The Landlord-Tenant Act must be interpreted in such a manner that fair and equitable treatment will be afforded to both landlords and tenants. In many instances, the statute may be reasonably construed as having been enacted with the recognition of some degree of imbalance in the stance of the tenant in his dealings with the landlord; however, we must not construe any portion of the Act so as to render an inequity on the landlords of this state.
As seen by this court, the intent of the General Assembly in enacting R.C. 5321.16(B) and (C) was three-fold. One, to specifically permit the landlord, upon termination of the rental agreement, to deduct from the rental deposit any unpaid rents and actual damages to the premises occasioned by the tenant. Two, to require prompt refunds of all or part of the security deposit or, in the alternative, to provide an explanation to the tenant why all or any part of the deposit was not returned to him. And, three, to provide a penalty by way of damages and reasonable attorney fees against a noncomplying landlord for the wrongful withholding of any or all of the security deposit.

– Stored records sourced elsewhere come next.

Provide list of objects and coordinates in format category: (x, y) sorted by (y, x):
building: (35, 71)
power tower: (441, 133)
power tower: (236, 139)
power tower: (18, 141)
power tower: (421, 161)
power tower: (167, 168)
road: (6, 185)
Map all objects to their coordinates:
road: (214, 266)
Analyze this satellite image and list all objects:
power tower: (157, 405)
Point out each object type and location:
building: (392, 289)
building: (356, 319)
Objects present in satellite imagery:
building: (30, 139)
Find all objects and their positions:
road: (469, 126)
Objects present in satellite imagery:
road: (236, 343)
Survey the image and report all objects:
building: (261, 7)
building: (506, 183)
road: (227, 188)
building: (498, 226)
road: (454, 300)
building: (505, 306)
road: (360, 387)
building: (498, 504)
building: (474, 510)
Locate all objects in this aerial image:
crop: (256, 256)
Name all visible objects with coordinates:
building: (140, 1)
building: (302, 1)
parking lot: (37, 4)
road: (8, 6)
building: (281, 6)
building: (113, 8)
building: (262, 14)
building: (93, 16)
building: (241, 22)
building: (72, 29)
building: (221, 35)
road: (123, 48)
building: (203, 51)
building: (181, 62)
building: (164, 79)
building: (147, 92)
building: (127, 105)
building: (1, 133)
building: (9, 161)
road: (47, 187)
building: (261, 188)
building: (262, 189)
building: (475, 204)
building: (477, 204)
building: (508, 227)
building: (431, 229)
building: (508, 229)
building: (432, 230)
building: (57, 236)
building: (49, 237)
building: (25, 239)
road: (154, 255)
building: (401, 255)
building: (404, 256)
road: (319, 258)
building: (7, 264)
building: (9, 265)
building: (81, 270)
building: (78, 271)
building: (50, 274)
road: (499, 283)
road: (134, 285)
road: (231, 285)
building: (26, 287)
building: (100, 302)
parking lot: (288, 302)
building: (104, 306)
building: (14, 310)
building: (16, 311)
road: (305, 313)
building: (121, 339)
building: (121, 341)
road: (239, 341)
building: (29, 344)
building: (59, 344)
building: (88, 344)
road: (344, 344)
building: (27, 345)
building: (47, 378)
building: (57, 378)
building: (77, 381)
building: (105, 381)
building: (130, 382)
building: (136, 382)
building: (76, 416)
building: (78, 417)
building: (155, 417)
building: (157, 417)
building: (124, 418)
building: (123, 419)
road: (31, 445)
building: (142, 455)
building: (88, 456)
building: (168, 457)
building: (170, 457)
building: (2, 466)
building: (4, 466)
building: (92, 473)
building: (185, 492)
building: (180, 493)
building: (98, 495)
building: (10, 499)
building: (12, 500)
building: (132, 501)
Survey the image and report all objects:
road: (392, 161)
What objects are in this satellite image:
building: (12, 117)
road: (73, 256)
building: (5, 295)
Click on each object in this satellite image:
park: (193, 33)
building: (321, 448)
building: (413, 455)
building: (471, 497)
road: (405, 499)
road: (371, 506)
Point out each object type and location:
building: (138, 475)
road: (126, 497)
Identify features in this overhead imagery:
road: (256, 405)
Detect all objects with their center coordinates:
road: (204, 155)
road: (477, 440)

Had the General Assembly desired to penalize a landlord for failure to itemize the deductions by automatically rendering him liable for the full amount of the security deposit plus damages in a like amount and attorney fees, it could have readily utilized language to do so. However, the General Assembly chose not to impose such a penalty, but instead specified the damages the tenant is entitled to recover in terms of “property and money due * * * [the tenant]” and “damages in an amount equal to the amount wrongfully withheld and reasonable attorneys fees.”
Therefore, we hold that the terms “amount due” in subsection (B) and *29“money due” in subsection (C) mean the security deposit, less any amounts found to be properly deducted by the landlord for unpaid rent and damages to the rental premises pursuant to R.C. 5321.16(B) or pursuant to the provisions of the rental agreement. In accordance therewith, we hold that the term “amount wrongfully withheld” means the amount found owing from the landlord to the tenant over and above any deduction that the landlord may lawfully make. We accept and give accord to this interpretation of that language as was found in Dwork, supra, and a number of unreported opinions by appellate courts of this state.
Accordingly, the failure to comply with R.C. 5321.16(B) and to provide the tenant with a list of itemized deductions renders the landlord liable for double damages only as to the amount wrongfully withheld and not as to the entire amount of the security deposit. This was the interpretation given to the statute by the lower courts herein and we agree with such interpretation.
Turning our attention to the issue of attorney fees which are provided for in R.C. 5321.16(C), we believe such fees may be awarded only when a tenant prevails on his claim for damages based upon the trial court’s finding that the landlord has wrongfully withheld any amount due the tenant. Attorney fees have been provided within this section as a further penalty to the landlord who has not given the tenant an itemization and explanation for any amounts withheld, and where there is the finding that such amounts have been wrongfully withheld and not returned to the tenant. When the trier of the facts finds that the landlord has improperly held these funds, the award of attorney fees shall be exacted in that the tenant has in fact been damaged. However, where the trial court finds that the landlord has properly withheld the portion of the security deposit in question, it is reasonable to conclude that the tenant has not been damaged and may claim neither the double damages as heretofore discussed, nor the attorney fees as set forth in R.C. 5321.16(C).
We, therefore, affirm the judgment of the court of appeals.
Judgment affirmed.
Celebrezze, C.J., Sweeney, Holmes and Wright, JJ., concur.
Locher, C. Brown and Douglas, JJ., dissent.